As we walked slowly arm in arm the thoughts chased themselves in my head. Before the moment of extinction arrived, a dying race had somehow managed to transfer a little of its experience and knowledge to another planet. So much was clear. But how had it been done?
The transmission of information from a planet moving around one star to a planet moving around a quite different star was clearly not out of the question. It probably wasn’t very much beyond our own present-day techniques. This girl Fanny was manifestly an ordinary human on whose brain the information from another race had somehow been written.
A baby isn’t born with a knowledge of physics and mathematics. This conies to be impressed on the brain as the baby grows up: from reading books, from listening to the words of one’s teachers—and of course from observing the world around us. In some way I still didn’t understand, this normal process had been replaced by a more powerful method, a method controlled by an alien race. The motive of this race was clear—to pass on some memory of itself, to avoid a complete oblivion.
The waves were falling gently on the sand. We stopped for a moment to watch.
“It’s very beautiful here. You know, I don’t think we had much idea about beauty—there wasn’t much of it in our world, I suppose; just a blazing, glaring slag heap.”
She kicked a stone into the water. “We weren’t angry, just resigned to passing on what we could. But now in some queer way I seem less resigned. What’s the point of it all? It’ll be just the same here. The earth is already halfway along exactly the same road to extinction. The sun will get inexorably brighter as the years roll by, just as our start did, and life on earth will just as surely come to an end.”
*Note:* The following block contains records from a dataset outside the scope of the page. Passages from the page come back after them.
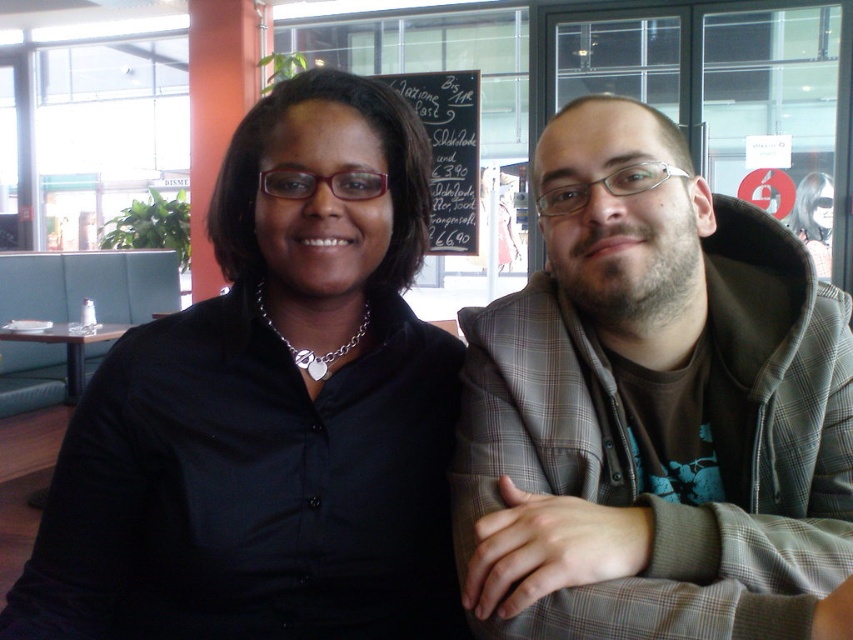
Question: Which of the following is the farthest from the observer?

Choices:
 (A) black shirt at center
 (B) wooden table at left
 (C) black chalkboard at upper center

Answer: (C)

Question: Is black shirt at center to the left of wooden table at left from the viewer's perspective?

Choices:
 (A) yes
 (B) no

Answer: (B)

Question: Which point appears farthest from the camera in this image?

Choices:
 (A) (202, 392)
 (B) (469, 109)
 (C) (4, 340)
 (D) (752, 524)

Answer: (B)

Question: Can you confirm if black shirt at center is positioned to the right of wooden table at left?

Choices:
 (A) yes
 (B) no

Answer: (A)

Question: Is black chalkboard at upper center behind wooden table at left?

Choices:
 (A) yes
 (B) no

Answer: (A)

Question: Which point appears closest to the camera in this image?

Choices:
 (A) (546, 296)
 (B) (428, 109)
 (C) (212, 566)
 (D) (24, 340)

Answer: (C)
“I suppose that some reasonably sensible game is being played, all right, if only we were clever enough to see it,” I said.
“But how clever? It’s the lack of detailed balancing that really astonishes me—the universe has an enormous effect on us, but we seem to have no reverse effect on the universe.”
“I think we might have if only we knew enough.”
“To see the complete logical design?”
“To see a logical design better than the actual one. Then I think that something might happen.”
“Which may well be true. But we know nothing of the level of intelligence that would be needed,” Fanny said.
“Except that humans fall far short of it. Your race fell short, perhaps by a little, perhaps by a lot. It may come at what you would call the fourth order, or at the tenth order, or at the millionth order.”
“And I suppose that if a species doesn’t get far enough ahead it’s simply wiped out, as we were wiped out.”
“You weren’t wiped out. What you’ve now got in your head survived. It may save humanity a century, or a millennium. It gives us a push onward down a long road. In our turn we may get nowhere. We may have to end by passing what scraps of information we can to some other creature. But maybe in the end someone will succeed where all the rest have failed.”
“All right, Mr. Fisherman, I understand the lesson. It’s only when I’m depressed that I become stupid.”
We made our way up from the strand. It is a narrow path up the cliffs, but somehow we managed to climb the path, together.
Epilogue
The Cointreau was finished, the reading was done, the coffee cold, the fire out, but Geoffrey Holtum sat on, scratching his head.